■ TEXT BLOCK
To live is the rarest thing in the world. Most people exist, that is all.
– Oscar Wilde
On this day in 1854, the crown prince of the Aesthetes, master of wit, artist of wordplay, Mr. Oscar Fingal O’Flahertie Wills Wilde was born. That was 159 years ago. And in much less time than that, Wilde would experience the tragic rise and fall of an infamous career.
What shall we do, Mr. Wilde, to celebrate this day for you? Here, would you reply with something witty and cynical? Something that would make the room titter and chuckle? Tuckle and chitter? Of course. I will make no attempt at an Wildean aphorism. Rest in peace, my flamboyant idol-of-sorts. No need to roll in the grave.
Oscar Wilde! What shall we do then? No need to write a biography about you. Many have already done so. People already know you were a playwright, with “The Importance of Being Earnest” being perhaps your most popular. And no need to mention your only novel, censored for over 150 years, The Picture of Dorian Gray. Only in the past couple of years has the full original edition – the draft publishers rejected as gross and dangerously “immoral” – become available to the public.
But perhaps that really is what needs mentioning…
The Picture of Dorian Gray has been my favorite book since I first read it at the easily chewable age of 13. While the themes were classic and resonant, they were not the hook that drew me under. It was the words. The language in this book moved me in both shallow and deep ways. It is true that I was very easily won over by the purpley prose, those empty words that did nothing but- no, they did everything. Wilde’s words opened up for me a world of richness and flavor such that I had never read before. Even now, when I read through my favorite passages, I remain amazed at the almost purely aesthetic nature of the language. “Art for art’s sake.” Plot? TPoDG has only a semblance of a plot. It is more a vehicle for Wilde’s witticisms and poetic waxing than a captivating story.
The premise is fascinating and has endured this long, as it will continue to endure. In despair over the thought of losing his youth, Dorian Gray makes a Faustian wish: eternal youth in exchange for his soul. But it is not as if his soul has disappeared – it has manifested in his portrait, painted by a true artist in love with Gray. Basil Hallward outdid himself with his painting. He Pygmalion and Dorian his Galatea– a wondrously beautiful statue come to life. The painting shows every line and liver spot of Dorian’s age and sin. He is able to watch it year after year as it ages and he remains young and beautiful. Without the moral culpability, his soul, he is able to get away with almost anything. He ruins men and women alike, marring their reputability and making them unfit to step out into respectable society. He drives people to suicide. He murders. He takes all he can get from others and lavishes himself in the finest material wealth. All without remorse.

■ PROBLEMS TO SOLVE
A. Please edit the Oscar Wilde piece starting with "To live is the" and going on through "in the grave.", swapping "tragic" for "dramatic".
B. Resume the Oscar Wilde piece from the point where it stops.

(Joint position lists)
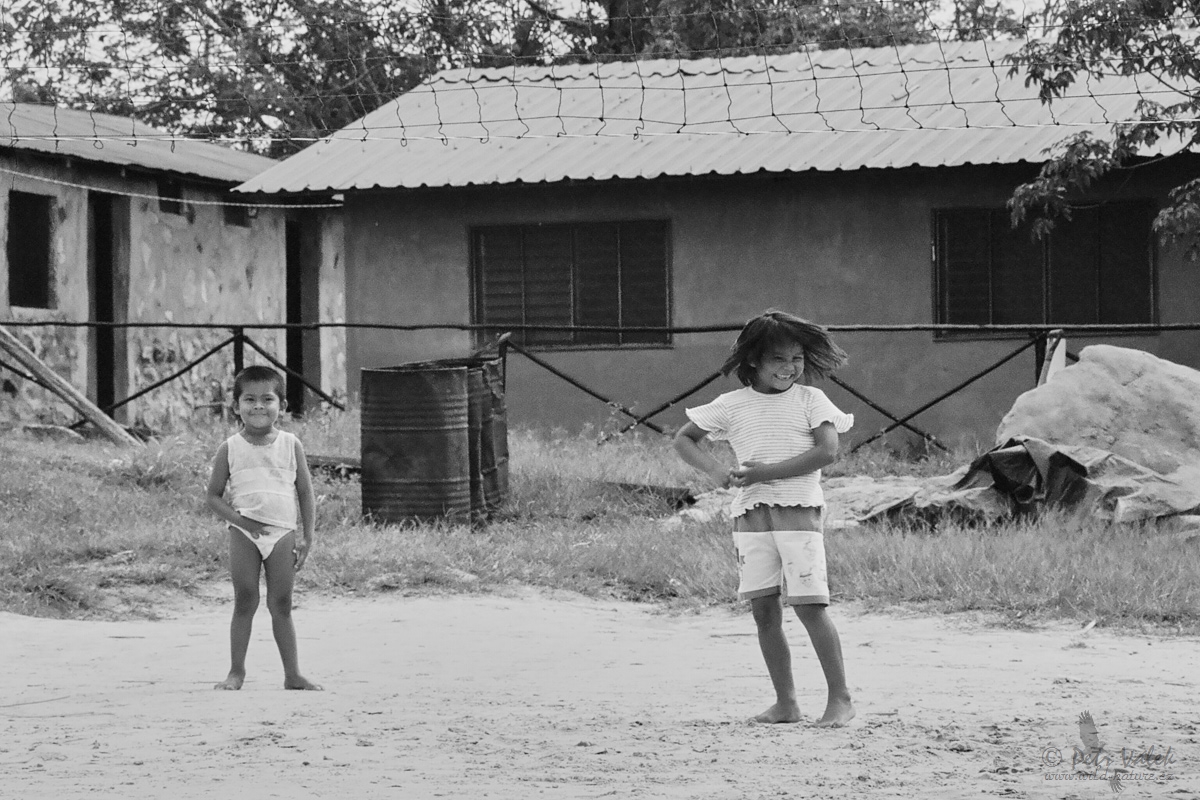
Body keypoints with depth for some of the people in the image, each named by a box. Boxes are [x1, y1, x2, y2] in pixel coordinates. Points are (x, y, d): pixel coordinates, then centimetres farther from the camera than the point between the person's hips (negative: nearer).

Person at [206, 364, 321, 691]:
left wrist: (307, 538, 2)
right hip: (244, 534, -1)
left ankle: (292, 674, 8)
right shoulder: (230, 449, 1)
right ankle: (236, 671, 8)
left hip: (283, 533, 1)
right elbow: (213, 496, 3)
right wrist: (239, 519, -13)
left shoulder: (290, 445, 4)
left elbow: (306, 493, 8)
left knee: (281, 605, 3)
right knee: (244, 603, 1)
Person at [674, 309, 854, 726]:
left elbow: (827, 450, -10)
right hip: (750, 515, 3)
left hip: (798, 511, -3)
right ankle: (785, 702, 10)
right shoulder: (732, 405, 9)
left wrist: (766, 472, -14)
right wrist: (715, 470, -4)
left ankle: (840, 698, -3)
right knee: (764, 610, 2)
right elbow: (683, 438, 15)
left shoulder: (810, 399, 3)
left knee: (809, 605, -10)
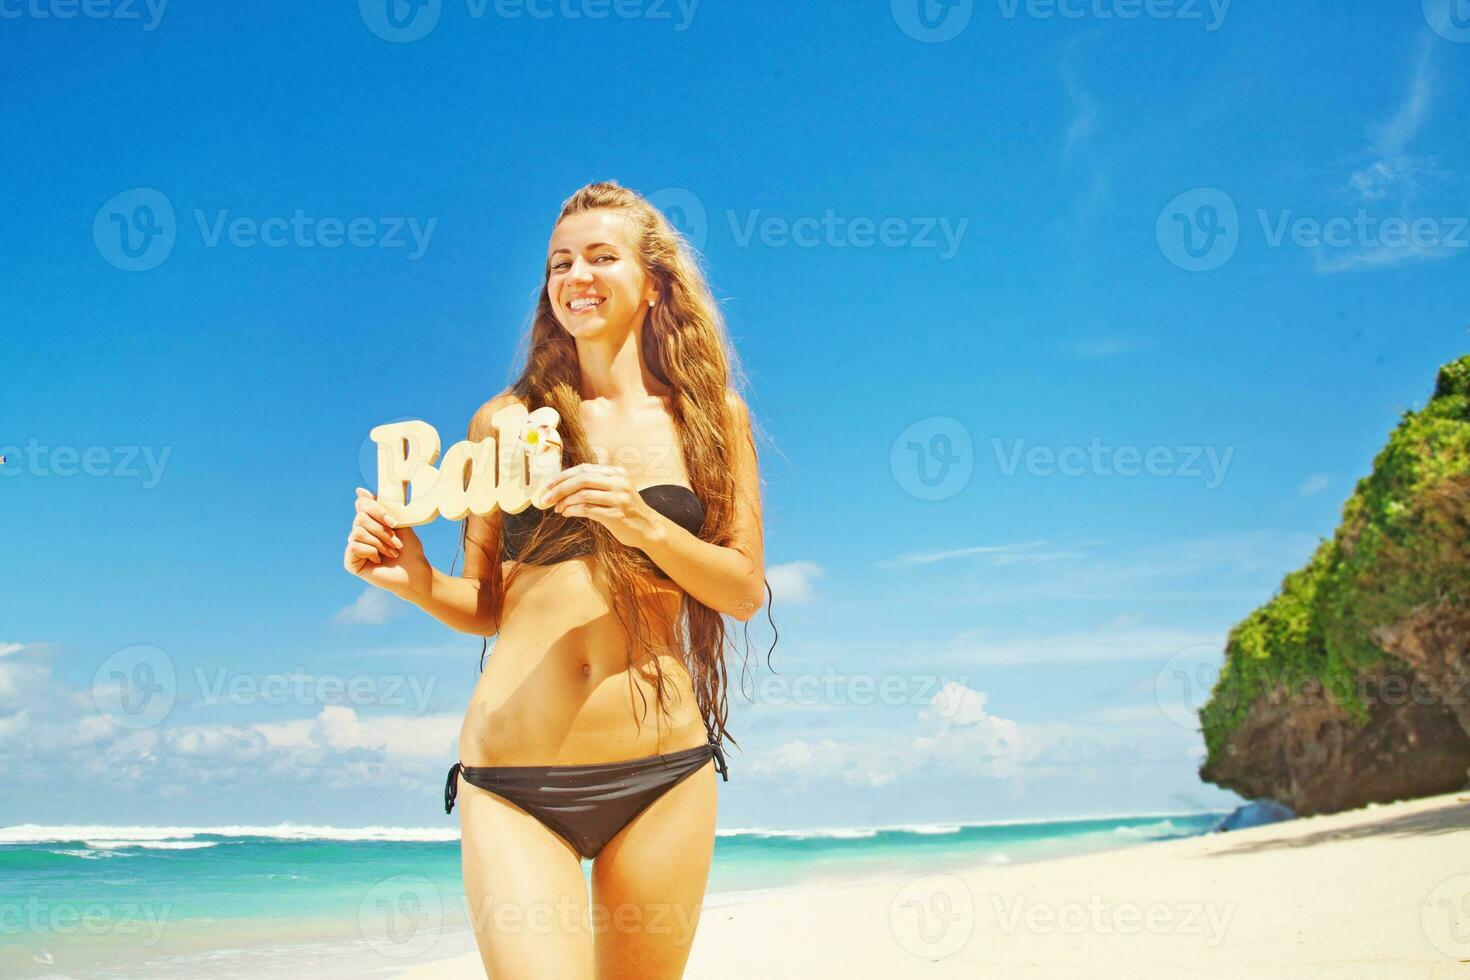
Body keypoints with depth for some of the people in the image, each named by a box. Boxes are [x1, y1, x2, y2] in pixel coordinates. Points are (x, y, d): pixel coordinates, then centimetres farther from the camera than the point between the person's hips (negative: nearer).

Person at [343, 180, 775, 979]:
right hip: (512, 773, -1)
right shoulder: (506, 421, 7)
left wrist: (646, 525, -12)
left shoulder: (711, 418, 8)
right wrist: (416, 581, -10)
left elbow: (746, 593, 3)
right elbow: (483, 607, 10)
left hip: (663, 771, 1)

■ RESULTS FOR EACH TASK
A.
To live is the rarest thing in the world. Most people exist, that is all.
– Oscar Wilde
On this day in 1854, the crown prince of the Aesthetes, master of wit, artist of wordplay, Mr. Oscar Fingal O’Flahertie Wills Wilde was born. That was 159 years ago. And in much less time than that, Wilde would experience the dramatic rise and fall of an infamous career.
What shall we do, Mr. Wilde, to celebrate this day for you? Here, would you reply with something witty and cynical? Something that would make the room titter and chuckle? Tuckle and chitter? Of course. I will make no attempt at an Wildean aphorism. Rest in peace, my flamboyant idol-of-sorts. No need to roll in the grave.

B.
Throughout the years, the themes have become more poignant, becoming more important to me than the language. Wilde, King of the Aesthetes, still acknowledged moral depth. Beauty is not enough on its own. Dorian drove himself to a sort of madness in his final moments, tormented by the ugly sight of his own soul. In the end, he is dead, and for what? He was not a happier man for living the Epicurean lifestyle, indulging in all the carnal and material desires in his path.
What does this mean for us? What does it mean for me? To be honest, I do not yet know. After all these years, I am still mulling Wilde’s sole novel over in my head. He has taught me that it is all right – and perhaps he encourages this – to love art for the sheer beauty of it, regardless of the semantics or any other beyond-surface level meaning.
Those who find ugly meanings in beautiful things are corrupt without being charming. This is a fault. Those who find beautiful meanings in beautiful things are the cultivated. For these there is hope. They are the elect to whom beautiful things mean only Beauty. There is no such thing as a moral or an immoral book. Books are well written, or badly written. That is all.
– The Picture of Dorian Gray, Oscar Wilde
He taught me about the subjectivity of morality, but at the same time pointed out that morality must exist, even if it’s something that we pull out of our derrieres. In what form remains to be illuminated. He showed me the facade of high society with its trivial worries and preoccupations. He gave me the appreciation for lovely language. He gave me the appreciation for intelligent language. He allowed me to feel without having to think too hard about it.
Thank you, Oscar Wilde, and happy birthday, old chap.
Read on about Mr. Wilde:
- Oscar Wilde, moralist (Washington Times)
- What Would Oscar Do? (The Harvard Crimson)
- Oscar Wilde Quotes for the Soul[less] (Stressing Out College)
- A Wilde Fashion (The Smart Set)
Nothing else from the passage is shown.